• _What needs to be done_
The records that follow must be repeated verbatim, every one of them.

• _Entries provided_

## start

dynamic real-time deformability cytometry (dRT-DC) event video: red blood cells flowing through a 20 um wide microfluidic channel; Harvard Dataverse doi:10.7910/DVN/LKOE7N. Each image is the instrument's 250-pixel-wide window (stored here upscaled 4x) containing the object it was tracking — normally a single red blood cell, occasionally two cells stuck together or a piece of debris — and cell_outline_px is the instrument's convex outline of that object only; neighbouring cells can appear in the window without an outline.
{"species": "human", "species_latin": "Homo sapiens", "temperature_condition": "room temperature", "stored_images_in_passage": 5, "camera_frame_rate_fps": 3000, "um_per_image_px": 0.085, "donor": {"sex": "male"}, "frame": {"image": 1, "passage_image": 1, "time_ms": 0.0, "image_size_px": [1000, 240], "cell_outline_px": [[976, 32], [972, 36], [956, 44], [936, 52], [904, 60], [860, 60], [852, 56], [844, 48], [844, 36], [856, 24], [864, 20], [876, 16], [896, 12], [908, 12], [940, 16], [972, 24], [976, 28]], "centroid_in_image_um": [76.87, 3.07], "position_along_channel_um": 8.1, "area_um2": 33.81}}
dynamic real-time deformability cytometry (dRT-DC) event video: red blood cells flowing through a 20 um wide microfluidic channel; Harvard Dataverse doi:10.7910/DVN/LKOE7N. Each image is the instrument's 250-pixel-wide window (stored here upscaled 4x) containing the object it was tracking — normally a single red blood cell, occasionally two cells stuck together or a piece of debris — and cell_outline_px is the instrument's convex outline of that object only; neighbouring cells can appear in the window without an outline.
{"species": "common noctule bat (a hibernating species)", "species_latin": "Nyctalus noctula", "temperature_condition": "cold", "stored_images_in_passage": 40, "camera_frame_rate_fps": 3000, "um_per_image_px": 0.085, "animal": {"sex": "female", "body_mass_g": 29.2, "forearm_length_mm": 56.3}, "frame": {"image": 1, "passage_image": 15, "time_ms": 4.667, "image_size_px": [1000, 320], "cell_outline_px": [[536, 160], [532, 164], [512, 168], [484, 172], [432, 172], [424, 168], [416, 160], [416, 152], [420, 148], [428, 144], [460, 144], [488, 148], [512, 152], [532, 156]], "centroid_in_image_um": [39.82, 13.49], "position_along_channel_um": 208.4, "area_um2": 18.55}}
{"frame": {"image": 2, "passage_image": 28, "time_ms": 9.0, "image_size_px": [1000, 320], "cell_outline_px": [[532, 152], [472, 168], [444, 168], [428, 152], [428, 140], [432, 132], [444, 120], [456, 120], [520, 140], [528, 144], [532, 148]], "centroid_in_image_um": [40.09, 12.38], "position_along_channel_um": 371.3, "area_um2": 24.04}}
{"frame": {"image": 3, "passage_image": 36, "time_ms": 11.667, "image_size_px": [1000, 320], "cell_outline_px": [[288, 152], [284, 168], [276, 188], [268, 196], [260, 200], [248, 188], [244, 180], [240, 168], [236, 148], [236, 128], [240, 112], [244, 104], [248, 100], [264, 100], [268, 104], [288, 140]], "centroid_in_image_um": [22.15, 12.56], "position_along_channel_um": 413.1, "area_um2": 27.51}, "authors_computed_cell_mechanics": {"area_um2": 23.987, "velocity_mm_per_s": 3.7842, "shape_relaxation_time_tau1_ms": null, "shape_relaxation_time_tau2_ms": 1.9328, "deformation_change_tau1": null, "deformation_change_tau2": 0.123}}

## end

• _Finished task_
dynamic real-time deformability cytometry (dRT-DC) event video: red blood cells flowing through a 20 um wide microfluidic channel; Harvard Dataverse doi:10.7910/DVN/LKOE7N. Each image is the instrument's 250-pixel-wide window (stored here upscaled 4x) containing the object it was tracking — normally a single red blood cell, occasionally two cells stuck together or a piece of debris — and cell_outline_px is the instrument's convex outline of that object only; neighbouring cells can appear in the window without an outline.
{"species": "human", "species_latin": "Homo sapiens", "temperature_condition": "room temperature", "stored_images_in_passage": 5, "camera_frame_rate_fps": 3000, "um_per_image_px": 0.085, "donor": {"sex": "male"}, "frame": {"image": 1, "passage_image": 1, "time_ms": 0.0, "image_size_px": [1000, 240], "cell_outline_px": [[976, 32], [972, 36], [956, 44], [936, 52], [904, 60], [860, 60], [852, 56], [844, 48], [844, 36], [856, 24], [864, 20], [876, 16], [896, 12], [908, 12], [940, 16], [972, 24], [976, 28]], "centroid_in_image_um": [76.87, 3.07], "position_along_channel_um": 8.1, "area_um2": 33.81}}
dynamic real-time deformability cytometry (dRT-DC) event video: red blood cells flowing through a 20 um wide microfluidic channel; Harvard Dataverse doi:10.7910/DVN/LKOE7N. Each image is the instrument's 250-pixel-wide window (stored here upscaled 4x) containing the object it was tracking — normally a single red blood cell, occasionally two cells stuck together or a piece of debris — and cell_outline_px is the instrument's convex outline of that object only; neighbouring cells can appear in the window without an outline.
{"species": "common noctule bat (a hibernating species)", "species_latin": "Nyctalus noctula", "temperature_condition": "cold", "stored_images_in_passage": 40, "camera_frame_rate_fps": 3000, "um_per_image_px": 0.085, "animal": {"sex": "female", "body_mass_g": 29.2, "forearm_length_mm": 56.3}, "frame": {"image": 1, "passage_image": 15, "time_ms": 4.667, "image_size_px": [1000, 320], "cell_outline_px": [[536, 160], [532, 164], [512, 168], [484, 172], [432, 172], [424, 168], [416, 160], [416, 152], [420, 148], [428, 144], [460, 144], [488, 148], [512, 152], [532, 156]], "centroid_in_image_um": [39.82, 13.49], "position_along_channel_um": 208.4, "area_um2": 18.55}}
{"frame": {"image": 2, "passage_image": 28, "time_ms": 9.0, "image_size_px": [1000, 320], "cell_outline_px": [[532, 152], [472, 168], [444, 168], [428, 152], [428, 140], [432, 132], [444, 120], [456, 120], [520, 140], [528, 144], [532, 148]], "centroid_in_image_um": [40.09, 12.38], "position_along_channel_um": 371.3, "area_um2": 24.04}}
{"frame": {"image": 3, "passage_image": 36, "time_ms": 11.667, "image_size_px": [1000, 320], "cell_outline_px": [[288, 152], [284, 168], [276, 188], [268, 196], [260, 200], [248, 188], [244, 180], [240, 168], [236, 148], [236, 128], [240, 112], [244, 104], [248, 100], [264, 100], [268, 104], [288, 140]], "centroid_in_image_um": [22.15, 12.56], "position_along_channel_um": 413.1, "area_um2": 27.51}, "authors_computed_cell_mechanics": {"area_um2": 23.987, "velocity_mm_per_s": 3.7842, "shape_relaxation_time_tau1_ms": null, "shape_relaxation_time_tau2_ms": 1.9328, "deformation_change_tau1": null, "deformation_change_tau2": 0.123}}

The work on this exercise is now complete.